More of us want to work for companies that put causes up there with profits. How do you know if they are?

3 min read

It’s one of the hottest movements in the workplace right now: companies doing good in a variety of ways, from feeding the hungry to focusing on more diversity hires at all levels. And an increasing number of workers say they also want to get more out of work than a paycheck; more than half of millennials say their job decisions are influenced by whether a prospective employer engages in a cause. 

But let’s face it. It’s easy to say you’re going to protect the environment or add more women to the board, but it’s hard to pull off in an age when investors are breathing down your neck for profits first. That creates the prospect of well-intentioned executives accepting the hype—and making a job change—to join a “purpose-driven” company that frankly isn’t.

The solution? It will take a little homework, but we dug up some reliable measuring sticks and methods for deciphering the difference between “say-good” and “do-good.”

“There’s a different between companies who “say good” and “do good.”

Read transcripts. (Seriously.)

As we all know, publicly traded US companies have to announce their results every three months, and after such an announcement is made, executives often hold a Q&A session with investors and sometimes journalists. Turns out, nearly anyone can listen (or read a transcript) of these calls. As boring as they can be, they can offer a lot of insights into a company’s intentions and culture. One obvious giveaway: Are the executives spending a lot of time talking about their profit estimates for the next quarter—and less on their overarching purpose? Are they mentioning their latest diversity program? “Management can signal a focus on long-term strategy in which financial value is derived from purpose,” says George Serafeim, a professor at Harvard Business School.

Ignore HR—get the dish from potential co-workers.

• **Supplied data**:
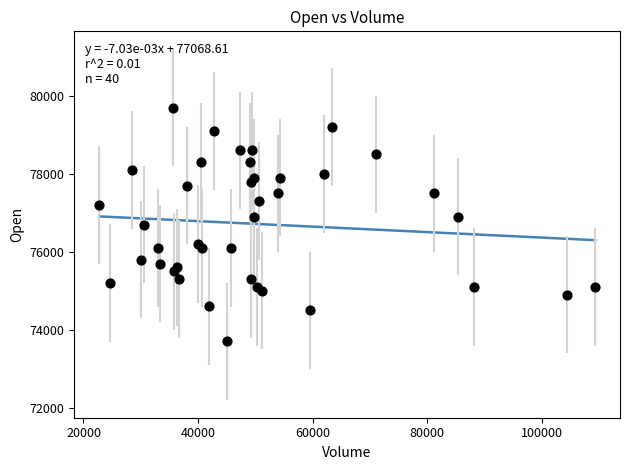

What is the range of Y values (max minus min)?

6000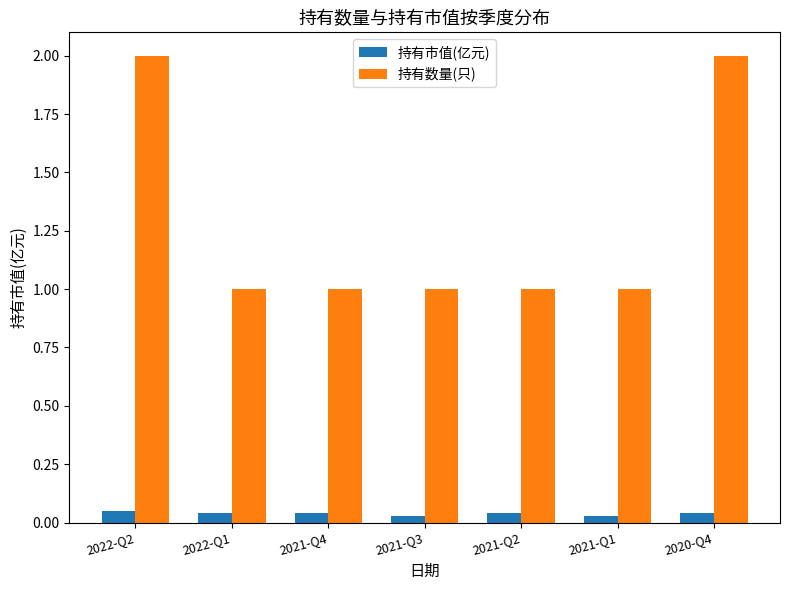

How many bars are there in total?

14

• **Exercise A**: In the article on purpose-driven companies, what position does George Serafeim hold?
• **Exercise B**: Continue the article on purpose-driven companies from where it stops.
You can complete this exercise without the listing.

• **Expected output A**: He is a professor at Harvard Business School.

• **Expected output B**:
Job recruiters have a script and stick to it. Other employees, however, can tell you about the firm’s commitment to purpose. A simple question to ask a regular employee: What is the purpose of the company? If the employee’s first answer is “to create products” or “to make money” then it isn’t a purpose-driven firm.

Experts also suggest asking employees about their compensation—not a dollar figure per se, but what metrics are used to calculate bonuses. If metrics such as quarterly sales or profit numbers make up a huge proportion of potential bonus, it means that the company is rewarding behavior that may be detrimental to a firm’s overarching purpose.

Study the top dog.

There’s no greater sign of a company’s commitment to purpose than its leaders. For years, one of the pinnacle examples of this has been Richard Branson, whose Virgin empire has funded entrepreneurial programs and environmental causes. Also, CEOs who make themselves available, through town hall meetings or forums like TED Talks, often show they have a personal belief system that goes beyond profits. As investment and advisory firm founder Karan Rai said in a recent article, the CEOs who have figured out what they believe in often use that as “the North Star that guides their organizations.”